> _Passage to read_
----

One of the first factors that will greatly influence real world efficiency is whether or not your tyres are inflated. Keeping them aligned and inflated can drastically reduce the amount of drag your car’s engine must contend with. Low rolling resistance tyres can improve efficiency by as much as one or two percent. These come as standard features on many new cars, or you could purchase a set for an older car. Yet no matter what type of tyre you have, keeping it inflated fully will reduce drag and resistance.

Keep an Eye on the Fuel Economy

As you drive, keep an eye on your efficiency. Take note of the odometer reading and the number of gallons that you’re purchasing at a time. You can calculate your mileage by dividing the number of miles you’ve travelled by the number of litres or gallons that you’ve purchased. This will give you an accurate indication of what your car is using. If there’s a sudden drop in your fuel economy, this could be a sign that it’s time to take your car in to the mechanic.

Store Car in the Shade

The location in which you store your car can have a major impact on its economy, so maximize your fuel by keeping your car cool and protected. Park the car in a garage or in the shade to protect it from the elements.

----

> _Supplied information_
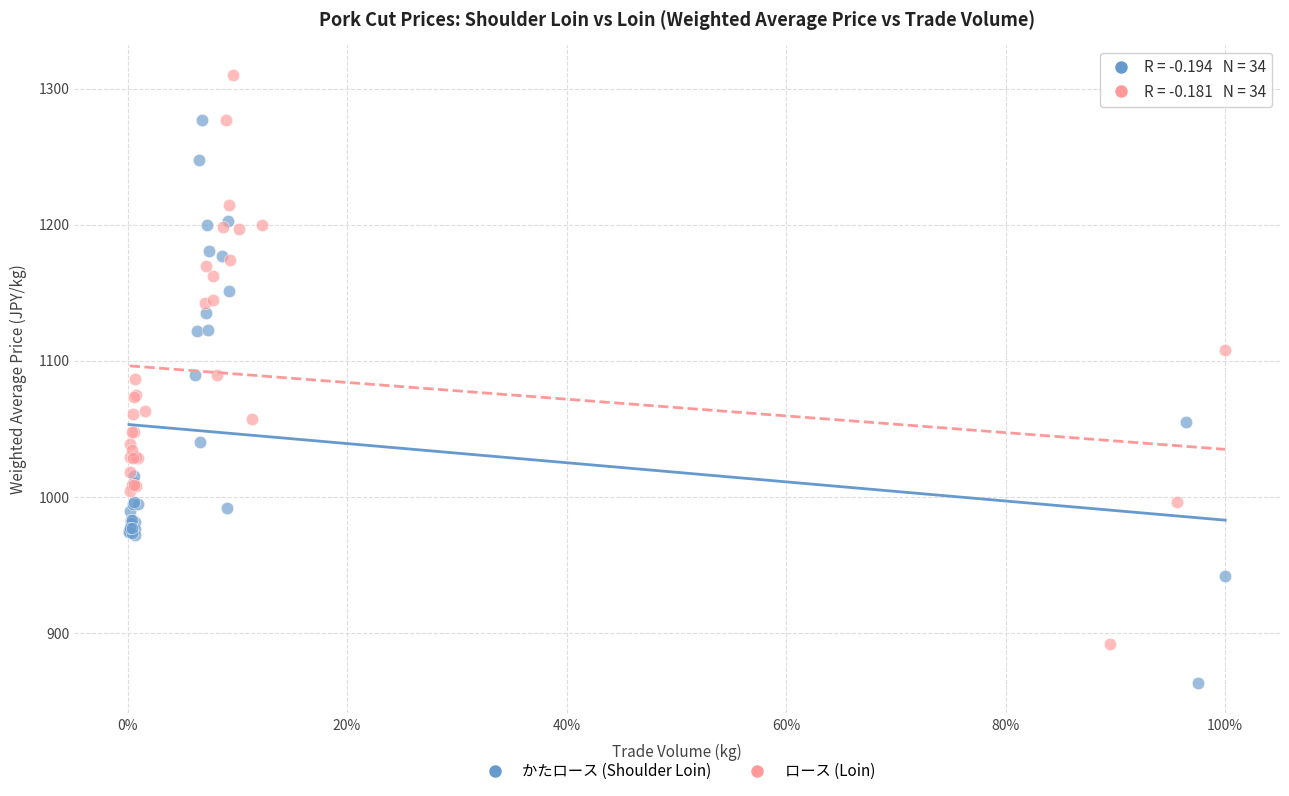

Which series has the largest Y range (max minus min)?

ロース (Loin)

----

> _Directive 1_
Write out everything in the passage on fuel-economy tips from "The location in" down to "from the elements.".
> _Directive 2_
Answer these questions from the passage on fuel-economy tips:
(a) By how much can low rolling resistance tyres improve efficiency?
(b) How can you calculate your mileage?
(c) Where should you park the car?
> _Directive 3_
Can you carry the passage on fuel-economy tips on past its last sentence?

> _Answer section 1_
The location in which you store your car can have a major impact on its economy, so maximize your fuel by keeping your car cool and protected. Park the car in a garage or in the shade to protect it from the elements.

> _Answer section 2_
(a) By as much as one or two percent.
(b) Divide the number of miles you've traveled by the number of liters or gallons you've purchased.
(c) In a garage or in the shade.

> _Answer section 3_
Keep up with Regular Maintenance

Does your car have a maintenance schedule? Stay on top of it to ensure that your engine is running at its peak level of efficiency. It’s the small things that make a major difference, including changing filters and oil regularly. These simple actions help lengthen your vehicle’s lifespan and improve its fuel economy because they prevent the engine from working too hard.

Avoid Idling

When behind the wheel, there are a number of actions you can take to improve efficiency. One of these is to avoid idling whenever possible. Your engine burns extra fuel when idling, so if you’re going to be stalled for more than a minute it’s more efficient to simply turn the engine off and restart it. Vehicles with stop-start technology will do this automatically.

Drive at a Sensible Pace

It may seem obvious, but driving at or under the speed limit and taking it easy on the road can really work wonders when it comes to your car’s efficiency. Driving at a speed of 60 mph instead of 75 will cut your fuel use significantly. Keep a steady pace and avoid slamming on the breaks.

Naturally, purchasing an efficient vehicle to begin with also makes a world of difference. You can read reviews at sites like Motoring.com.au to compare popular vehicles like the Holden Cruze with hybrid options to find out what will work best for your needs on the road. Combined with these techniques, you’ll end up saving even more on fuel costs.